Joy Chen and Corbin Matthews introduced reinforcement learning as uniquely suited to medicine's complexity. Matthews gave examples: optimizing CPAP pressure for respiratory patients, adjusting hypertension or diabetes medication timing based on patient state.

RL learns through feedback and adapts to individual patients—a different paradigm from static models.

No-Code ML: Who Gets to Build

Vivian's hands-on session challenged the assumption that AI development requires deep technical expertise. Participants built a chest X-ray classifier using Google Cloud AutoML without writing code.

Her point: "No-code machine learning is really important because it makes ML more accessible to a wider range of people across healthcare, finance, pretty much any industry."

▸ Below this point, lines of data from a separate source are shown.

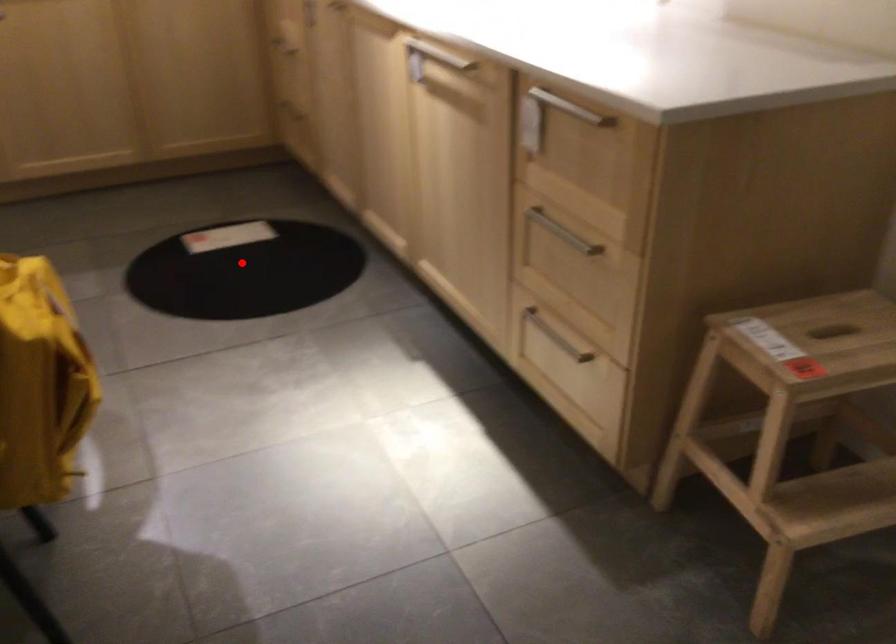
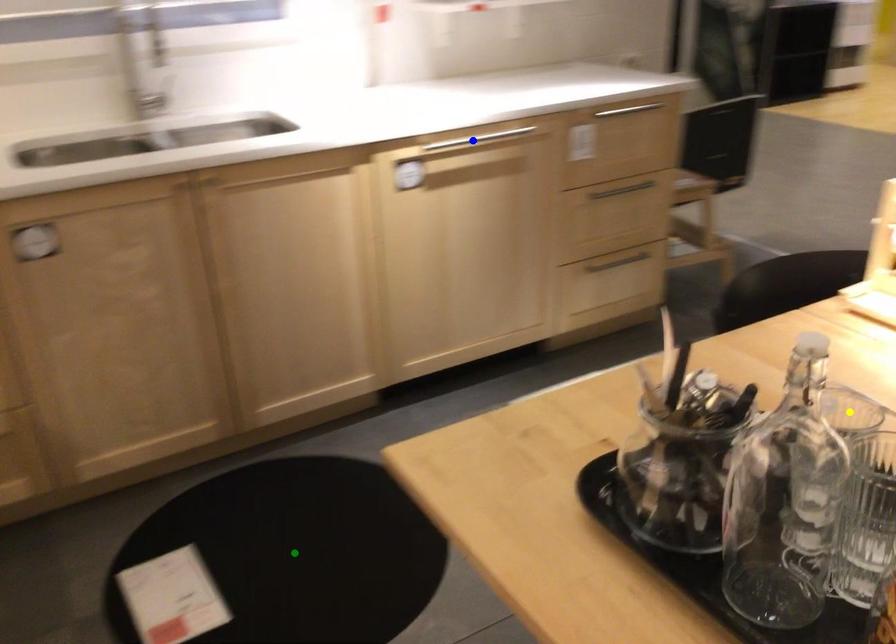
Question: I am providing you with two images of the same scene from different viewpoints. A red point is marked on the first image. You are given multiple points on the second image. Which point in image 2 is actually the same real-world point as the red point in image 1?

Choices:
 (A) green point
 (B) blue point
 (C) yellow point

Answer: (A)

If clinicians can build, they can shape what gets built.

The Hard Problems

The Evidence Gap

Dr. Gaurishan Karni's keynote was direct about the gap between demos and proof. He cited a 2020 BMJ paper on COVID models: "90% of them had high risk of bias and were not generalizable at all."

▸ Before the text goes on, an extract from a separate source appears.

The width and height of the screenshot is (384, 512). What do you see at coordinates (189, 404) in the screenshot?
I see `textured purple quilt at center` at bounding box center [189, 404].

Dr. Ruch pointed to the CACTIS trial as an example of what's needed—prospective validation of AI safety nets in emergency departments, measuring actual clinical impact.

Working AI isn't the same as proven AI.

Data Problems

Divya's presentation catalogued what's wrong with healthcare data: missing data, biased collection, misdiagnosis, limited representation. Dr. Lily Chan's research on stigmatizing language in EHRs showed how bias embeds itself in clinical text.

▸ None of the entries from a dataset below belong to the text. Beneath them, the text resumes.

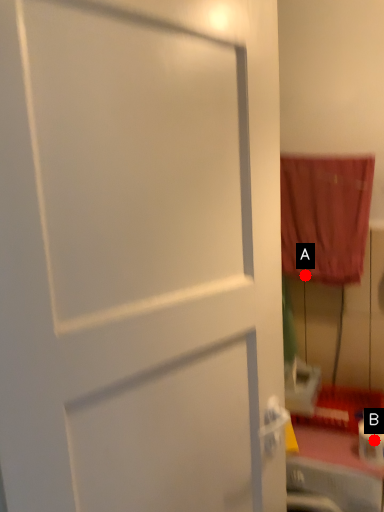
Question: Two points are circled on the image, labeled by A and B beside each circle. Which of the following is the closest to the observer?

Choices:
 (A) A is closer
 (B) B is closer

Answer: (B)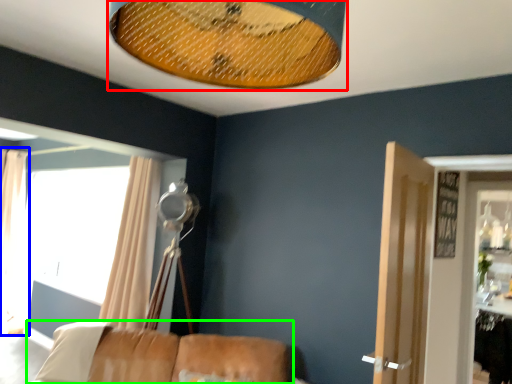
Question: Which is farther away from lamp (highlighted by a red box)? curtain (highlighted by a blue box) or furniture (highlighted by a green box)?

Choices:
 (A) curtain
 (B) furniture

Answer: (A)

Akil Merchant was blunt about the work: data collection, cleaning, preprocessing, and understanding limitations is where most of the time goes. It's not glamorous, but it's the foundation.

The Black Box Problem

Anish Kumar raised the transparency question directly: "How transparent do you think we have to be to patients when the efficacy of the tool might hinge on the fact that it's coming from a human agent?"

Dr. Karni pushed back: "The ultimate thing is whether you're going to believe this recommendation or not." He argued trust matters more than full interpretability.

Akil Merchant's neural network explanation aimed at a middle ground—understanding enough about how these systems work to make informed decisions about when to trust them.

Probability, Not Certainty

Akil Merchant emphasized that AI models output probabilities, not diagnoses. "What's the difference between 47% and 51%? It's a purely academic thing at that point."

Clinicians need frameworks for working with probabilistic outputs—not treating them as binary yes/no answers.

Where This Should Go

Responsible AI

Katie outlined core principles: reliability, fairness, safety, transparency, privacy, consent, accountability. Divya argued for granular race data and methods like PRPL to address underreporting bias.

These aren't optional add-ons. They're the difference between AI that helps and AI that amplifies existing problems.

Clinicians as Builders

Dr. Karni's framing: AI "will help us become better physicians," freeing time for "more meaningful physician-patient interaction."

Katie listed the roles clinicians can take: informed users, educators, clinical collaborators, innovators, advocates. Felix Richter's own path—from PhD AI research to NICU practice—showed what clinician-led development looks like.

Keeping Humans Central

Dr. Karni's closing: "The magic ingredients to improving patient outcomes in this AI age will be the same as they have been in the history of medicine and the history of humankind."

Rigor. Compassion. Imagination. Teamwork. Technology serves these. It doesn't replace them.

The Takeaway

This workshop didn't oversell AI or dismiss it. It showed specific applications, named specific limitations, and asked specific questions. The emphasis on validation, data quality, bias, clinician agency, and human values suggests a field trying to get this right rather than just get it done.

The presentations and discussions here are a useful map for anyone trying to understand where AI in medicine actually stands—not the hype, not the backlash, but the work.